In contemporary society, we make use of the notion that things may be synthetic. Thus we may speak of synthetic biology, “synthesizers” (synthetic sound), synthetic textile etc. Such things are supposed to be artificial and not come from “nature”.

However, the Greek root of the word synthesis actually seems to refer to the conjoining of pre-existing things, rather than something being purely man-made. But what does it mean to be purely man-made?
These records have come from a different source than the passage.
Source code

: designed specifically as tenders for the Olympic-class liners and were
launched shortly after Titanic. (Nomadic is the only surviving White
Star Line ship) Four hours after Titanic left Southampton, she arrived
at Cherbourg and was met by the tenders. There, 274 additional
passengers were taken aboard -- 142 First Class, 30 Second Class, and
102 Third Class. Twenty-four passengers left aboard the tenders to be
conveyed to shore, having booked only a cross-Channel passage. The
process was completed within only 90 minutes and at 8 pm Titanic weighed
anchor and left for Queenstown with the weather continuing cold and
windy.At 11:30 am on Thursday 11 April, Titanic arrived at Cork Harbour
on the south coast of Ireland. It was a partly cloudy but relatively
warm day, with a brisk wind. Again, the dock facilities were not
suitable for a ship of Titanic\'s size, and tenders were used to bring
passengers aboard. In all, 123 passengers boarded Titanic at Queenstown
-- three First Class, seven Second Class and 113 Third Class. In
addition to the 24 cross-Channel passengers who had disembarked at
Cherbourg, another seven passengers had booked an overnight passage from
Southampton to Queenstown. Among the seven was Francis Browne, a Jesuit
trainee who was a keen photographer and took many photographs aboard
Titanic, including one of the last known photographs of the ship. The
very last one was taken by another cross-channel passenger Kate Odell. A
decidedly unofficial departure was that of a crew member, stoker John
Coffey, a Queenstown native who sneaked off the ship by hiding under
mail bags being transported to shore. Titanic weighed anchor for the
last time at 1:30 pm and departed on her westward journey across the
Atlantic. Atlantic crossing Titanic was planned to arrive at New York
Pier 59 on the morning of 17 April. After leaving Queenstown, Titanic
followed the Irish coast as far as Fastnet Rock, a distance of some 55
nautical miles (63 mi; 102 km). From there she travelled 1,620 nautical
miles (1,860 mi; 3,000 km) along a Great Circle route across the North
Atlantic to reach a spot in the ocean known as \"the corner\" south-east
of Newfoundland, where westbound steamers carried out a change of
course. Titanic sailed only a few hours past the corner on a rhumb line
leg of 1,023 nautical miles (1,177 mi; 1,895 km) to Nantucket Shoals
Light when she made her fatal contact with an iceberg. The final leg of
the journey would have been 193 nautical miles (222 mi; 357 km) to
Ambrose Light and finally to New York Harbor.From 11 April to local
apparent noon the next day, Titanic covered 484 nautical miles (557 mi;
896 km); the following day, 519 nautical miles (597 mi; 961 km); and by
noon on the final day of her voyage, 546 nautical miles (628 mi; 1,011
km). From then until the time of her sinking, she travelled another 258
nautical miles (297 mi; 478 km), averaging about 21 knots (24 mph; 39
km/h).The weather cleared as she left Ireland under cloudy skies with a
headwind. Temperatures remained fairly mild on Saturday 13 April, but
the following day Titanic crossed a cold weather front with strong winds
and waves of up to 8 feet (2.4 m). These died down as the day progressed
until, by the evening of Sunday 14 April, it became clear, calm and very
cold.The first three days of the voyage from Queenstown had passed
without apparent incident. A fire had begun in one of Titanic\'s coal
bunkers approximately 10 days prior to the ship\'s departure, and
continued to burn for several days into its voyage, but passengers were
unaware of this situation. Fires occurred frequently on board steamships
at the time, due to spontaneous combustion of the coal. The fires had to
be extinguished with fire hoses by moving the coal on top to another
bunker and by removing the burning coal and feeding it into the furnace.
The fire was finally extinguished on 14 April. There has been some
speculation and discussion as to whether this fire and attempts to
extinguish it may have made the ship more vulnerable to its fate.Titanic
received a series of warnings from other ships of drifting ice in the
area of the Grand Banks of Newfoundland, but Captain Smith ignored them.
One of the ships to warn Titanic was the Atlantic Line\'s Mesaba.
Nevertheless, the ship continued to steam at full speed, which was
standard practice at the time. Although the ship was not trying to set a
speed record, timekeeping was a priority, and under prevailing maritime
Furniture, bricks, bottles, roads and bread are all made in some sense; they are the result of human methods, tools and craft applied to some substrate. But they do not ever lose the character of the original substrate, and usually this is the point – we would like to see the veins of wood in fine furniture, and when we eat bread, we would like to ingest the energy, minerals and other substances that are accumulated in grains of wheat.

Products like liquid nitrogen or pure chlorine, created in laboratories, are perhaps the ones most readily called “synthetic”, or the ones that most readily would form the basis for something synthetic.  This owing to their apparent lack of specific character/particularity, such as the veins of wood or the minerals in wheat. On the other hand, it is apparent that they possess such non-character only from the point of reference of atoms as the lowest level. If we take into consideration ideas from string theory or quantum mechanics, most likely the bottom level shifts and the pure chlorine no longer seems so homogenous.

Accordingly, if we follow this line of thought to the end, as long as we have not established the bottom or ground level of nature – and it is questionable if we ever shall – all manufacture, all making and synthesis, is only a rearrangement of pre-existing specificity. Our crafts leave traces in the world, such as objects with specific properties, but do not ever bring something into existence from nothing.

Synthesis is appropriation: making is taking.